Prompt:
Would you reproduce each line below exactly, leaving every picture out?

Data provided below:

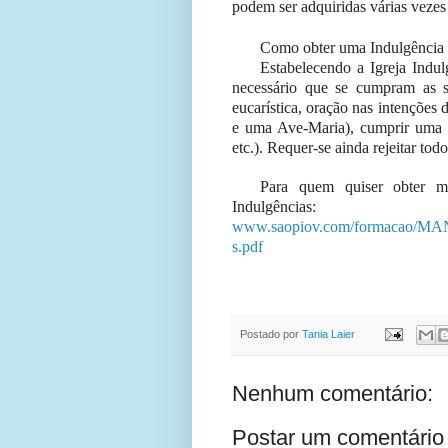
podem ser adquiridas várias vezes 
Como obter uma Indulgência 
Estabelecendo a Igreja Indul
necessário que se cumpram as s
eucarística, oração nas intençõe
e uma Ave-Maria), cumprir uma ob
etc.). Requer-se ainda rejeitar to
Para quem quiser obter ma
Indulgências:
www.saopiov.com/formacao/
s.pdf
Postado por
Tania Laier
Nenhum comentário:
Postar um comentário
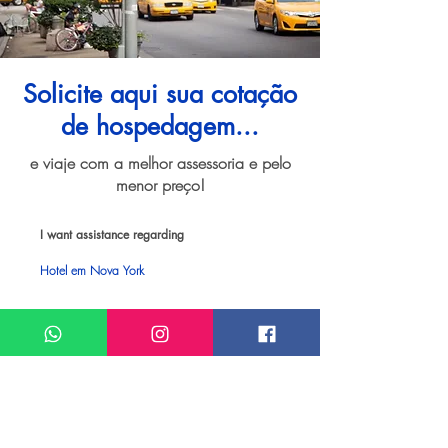
Solicite aqui sua cotação
de hospedagem...
e viaje com a melhor assessoria e pelo
menor preço!
I want assistance regarding
Hotel em Nova York
Meu nome*
Sobrenome*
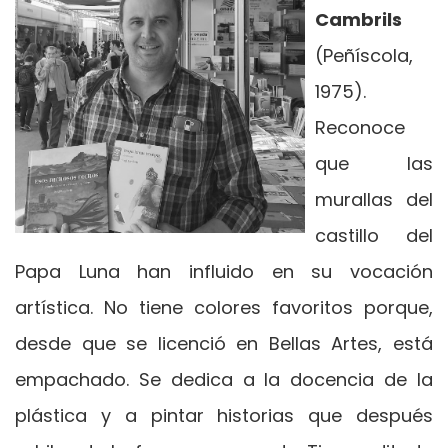
Cambrils
(Peñíscola,
1975).
Reconoce
que las
murallas del
castillo del
Papa Luna han influido en su vocación
artística. No tiene colores favoritos porque,
desde que se licenció en Bellas Artes, está
empachado. Se dedica a la docencia de la
plástica y a pintar historias que después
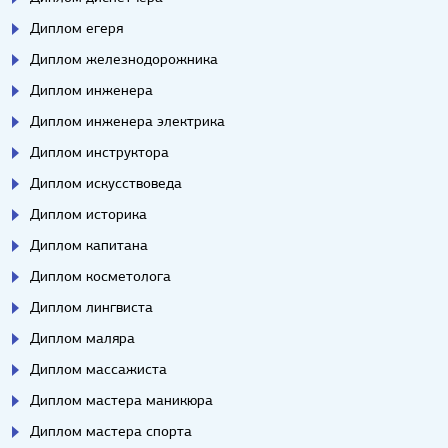
Диплом егеря
Диплом железнодорожника
Диплом инженера
Диплом инженера электрика
Диплом инструктора
Диплом искусствоведа
Диплом историка
Диплом капитана
Диплом косметолога
Диплом лингвиста
Диплом маляра
Диплом массажиста
Диплом мастера маникюра
Диплом мастера спорта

End of Data provided.

Response to the task:
podem ser adquiridas várias vezes 
Como obter uma Indulgência 
Estabelecendo a Igreja Indul
necessário que se cumpram as s
eucarística, oração nas intençõe
e uma Ave-Maria), cumprir uma ob
etc.). Requer-se ainda rejeitar to
Para quem quiser obter ma
Indulgências:
www.saopiov.com/formacao/
s.pdf
Postado por
Tania Laier
Nenhum comentário:
Postar um comentário
Solicite aqui sua cotação
de hospedagem...
e viaje com a melhor assessoria e pelo
menor preço!
I want assistance regarding
Hotel em Nova York
Meu nome*
Sobrenome*
Cambrils
(Peñíscola,
1975).
Reconoce
que las
murallas del
castillo del
Papa Luna han influido en su vocación
artística. No tiene colores favoritos porque,
desde que se licenció en Bellas Artes, está
empachado. Se dedica a la docencia de la
plástica y a pintar historias que después
Диплом егеря
Диплом железнодорожника
Диплом инженера
Диплом инженера электрика
Диплом инструктора
Диплом искусствоведа
Диплом историка
Диплом капитана
Диплом косметолога
Диплом лингвиста
Диплом маляра
Диплом массажиста
Диплом мастера маникюра
Диплом мастера спорта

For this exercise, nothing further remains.